- [Activity A]:
List every column number that the passage on financial crises and current account balances refers to.
- [Activity B]:
Carry on the passage on financial crises and current account balances from its last sentence.

The evidence shown in column 3, by itself, leaves open the possibility that the significant coefficients on the financial crisis variables are being driven exclusively by the behavior of the developing Asian nations in the 1997-2003 period. It is possible that, absent those observations, financial crises would not have been estimated to have pronounced effects on the current account balance and the large Asian surpluses would remain unexplained. Column 4 presents the estimation results when, as in column 2, we add separate dummy variables for each of the developing Asian economies (as well as the United States) in the 1997-2003 period, thus effectively removing them from the estimation sample. The resultant coefficients on the financial crisis variable are remarkably similar to those in column 3. The coefficient on the (financial crisis)*(openness) variable declines in significance, as would be expected as the removal of a large number of observations combining both financial crises and large current account surpluses, but remains significantly different from zero at the 95 percent level.

- [Available data]:
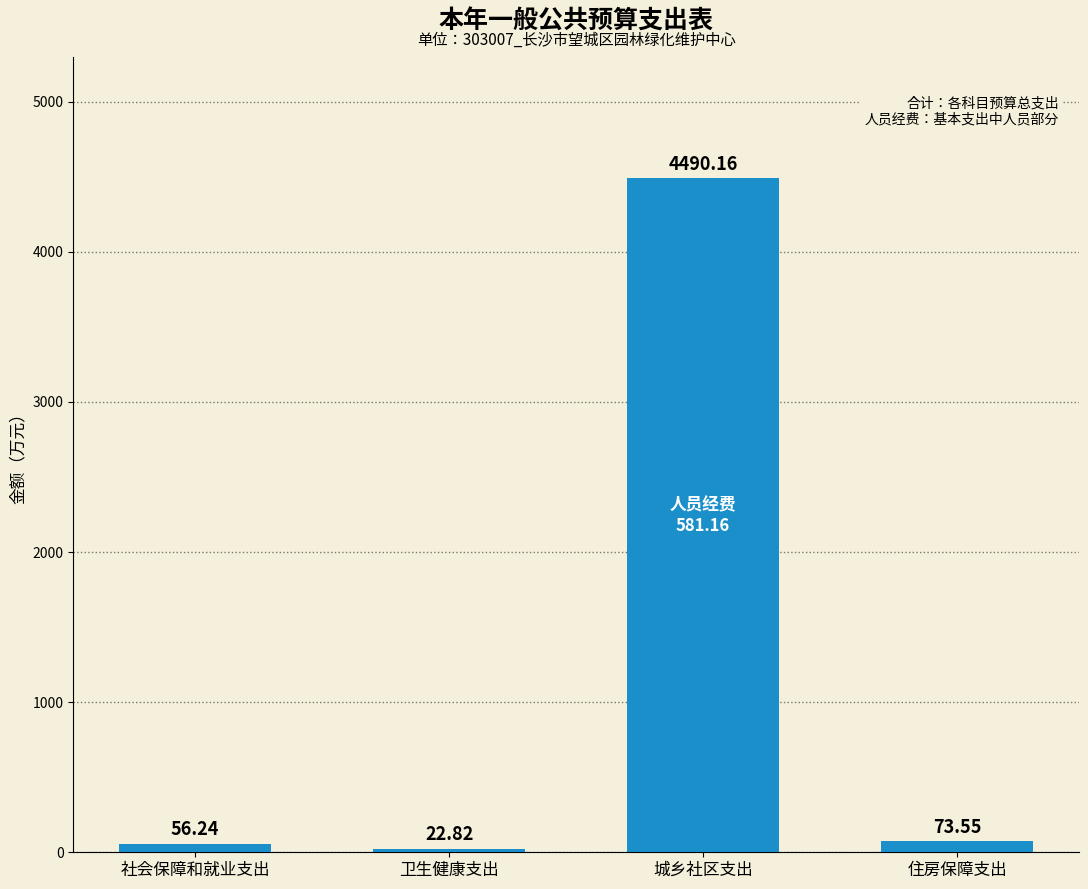

What is the greatest value displayed?

4490.2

- [Your response A]:
Column 3, column 4, column 2

- [Your response B]:
Thus, the regression supports our portrayal of financial crises as a general factor boosting current account balances, not something specific to the developing Asian countries in recent years. Moreover, as indicated by the coefficients on the Asian dummy variables, even when the Asian observations in the 1997-2003 period effectively are excluded from the sample, the model continues to predict their substantial surpluses with much greater accuracy than the model without financial crises.

Importantly, while the models in columns 3 and 4 explain much of the Asian current account surpluses in recent years, they offer no improved ability to predict the U.S. deficit; as with the models that do not include the financial crises variables, they continue to predict U.S. balances that are about 4 percentage points of GDP too high. This is confirmed in column 5, where only a dummy variable for the United States in the 1997-2003 period is included, and it shows an over-prediction of 4.4 percentage points of GDP.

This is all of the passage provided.